At first this may not sound odd to anyone who's watched enough TV courtroom dramas, where lawyers are always handing witnesses stuff and ordering them to read "the highlighted portion," and uncomfortable as they appear, they do, even when they have no direct connection to what they're reading, and you'd figure somebody ought to be objecting.

But the president is an under-oath witness subject to "gotcha"-ing by a crafty cross-examining attorney about to blow the whole case wide open. He's, you know, the president. And Bob is just, you know, whatever it is you want to call it, what he is. And our Bob hands him the quotation and tells him to read and he by God stands up and reads. And in just a year or two the world gets to read all about it.
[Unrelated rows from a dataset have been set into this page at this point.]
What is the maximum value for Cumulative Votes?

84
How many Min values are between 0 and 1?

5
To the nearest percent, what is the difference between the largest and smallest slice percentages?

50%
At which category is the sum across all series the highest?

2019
REPORTED HERE FOR THE FIRST TIME: MORE
RECENT WOODWARD ENHANCED INTERROGATIONS


House Minority Leader NANCY PELOSI, on her objection to the House majority leadership's expenditure of millions of dollars to prop up DOMA

Required to read highlighted passages from the 1953 Nancy Drew mystery (No. 31) The Ringmaster's Secret

Senate Minority Leader MITCH McCONNELL, on his search for a Plan B to put in place of his old Plan A ("to make Obama a one-term president")
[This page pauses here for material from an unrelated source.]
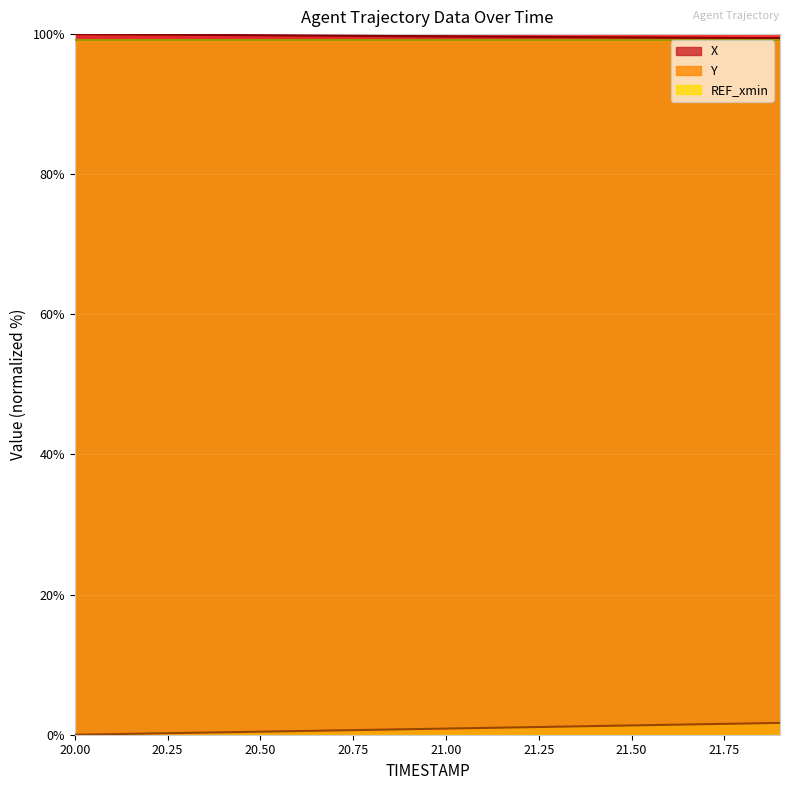

Which has a higher value, 20.8 or 20.9?

20.8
Instructed to put on a Boy Scout uniform and order five dozen boxes of his favorite variety of Girl Scout cookies (anything but those ridiculous Thank U Berry Much-es)

Supreme Court Justice ANTONIN SCALIA, explaining why his practice of prejudging cases and his habit of hanging out with rich right-wing parties to cases never call for him to recuse himself

Made to sign up for Weight Watchers Online -- though with sign-up fee waived (special "friends of Bob" deal)
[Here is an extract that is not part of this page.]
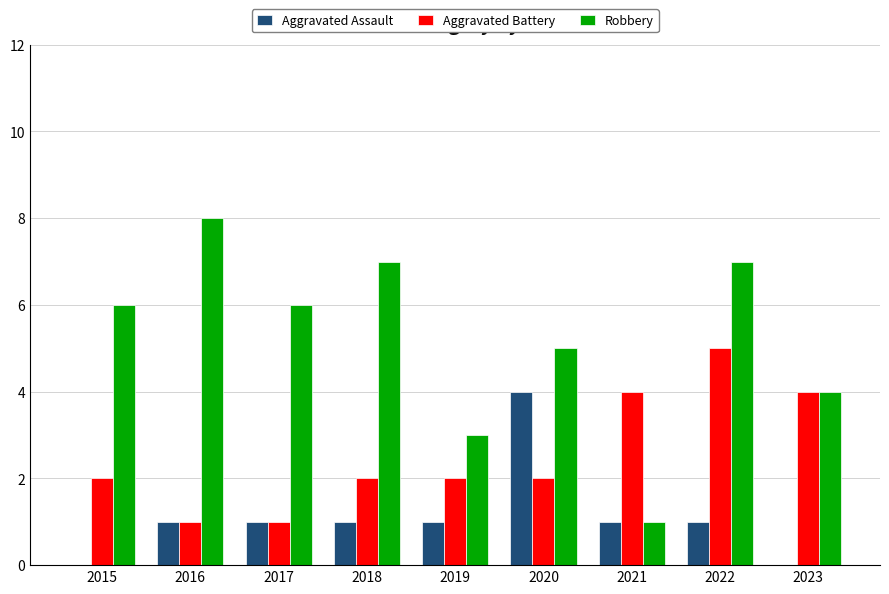

Which category has the highest value across all series?

2016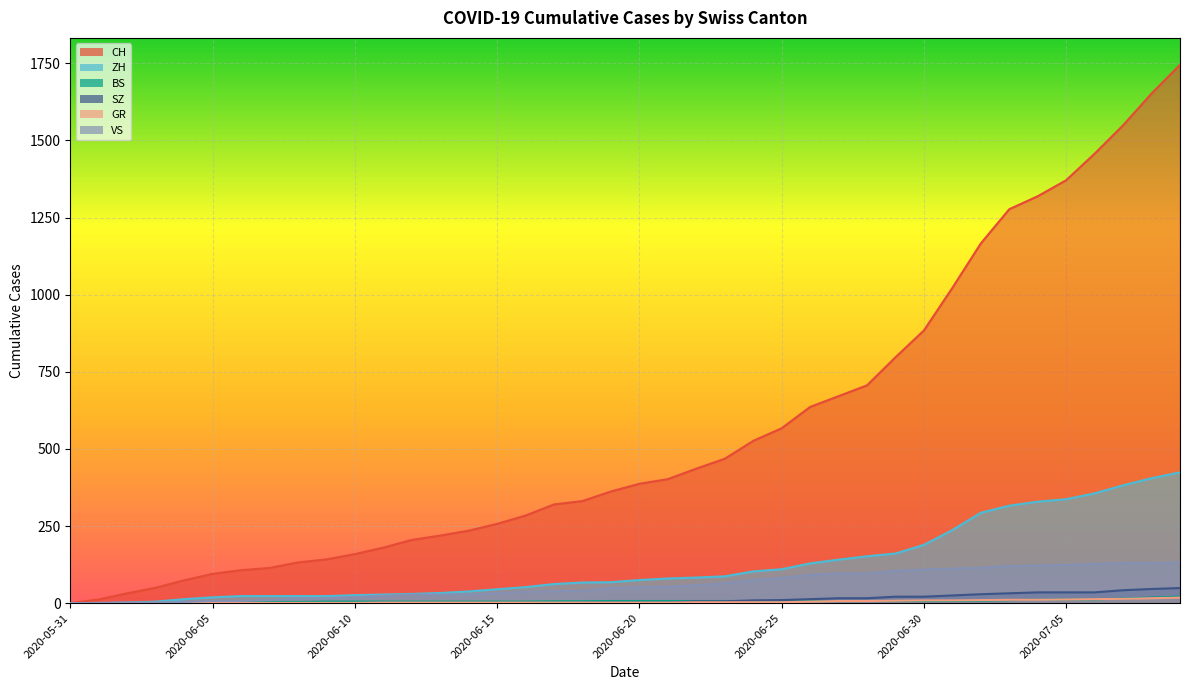

Which series has the largest total across all categories?

CH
Vice President JOE BIDEN, offering exclusive not-to-be-published-till-2016 details about his plans to run for president

Had to stand up and read -- and pick his favorite from among -- a David Letterman-style Top 10 List of "Favorite Joe Biden Gaffes" found online

Treasury Secretary-designate JACK LEW, detailing all his fiscal and monetary plans for these next four years

Asked to recite from memory the Gordon Gekko "Greed is good" speech from the original Wall Street film

Senate Majority Leader HARRY REID, explaining his strategy in the recent filibuster "reform" to-do

Required to stand on the desk and sing his college fight song

New Senate Environment and Public Works Committee Chair DAVID "THE DIAPER MAN" VITTER, discussing techniques for hiring hookers without leaving a paper trail as well as his recent precedent-defying decision to dump virtually all the committee staff left behind by GOP-term-limited chair James Inhofe*

Called on to strip naked to enable Bob to body-paint the image of Carl Bernstein's genitalia all over him


*SPEAKING OF CHAIRMAN VITTER'S PURGE, HIS
STAFF DENIES ANY ANIMOSITY TOWARD INHOFE



We won't know till the relevant Woodward book is published what Senator Vitter may have told Bob about reports of personal discord with Senator Inhofe and "The Diaper Man" 's purge of Environment and Public Works Committee staff. Like this from National Journal:
One rumor, according to an aide who used to work for Inhofe on the panel, is that the two senators didn't get along.

"From what I've been told, it was due to the fact that Vitter was pissed at Inhofe because Inhofe refused to help him fund-raise because of the prostitution scandal that Vitter faced," the aide said, who was not among the dozen or so most recently let go. "Vitter wanted to purge and get rid of everyone."
However, a source close to Senator Vitter says he told Bob W:
I respect the heck out of my colleague from Oklahoma, and if I found myself in need of a hooker on short notice in the Sooner State, he'd be my first phone call. Besides, nobody has done more to give substance to the belief that God gave us the environment to rape, pillage, and plunder. But every raper/pillager/plunderer has his own style.
Meanwhile at least two energy-industry lobbyists so far confirm receiving e-mails in which the senator wrote:
The only difference between my good friend Jim Inhofe and me on raping, pillaging, and plundering the environment is that he always thinks of it like a one-man mission whereas I'm a strong believer in being a team player, being on the team -- as long as my friends in the environmental-raping industries remember, when it comes time to spread the cash and goodies and cut the checks, that I'm now the guy in charge.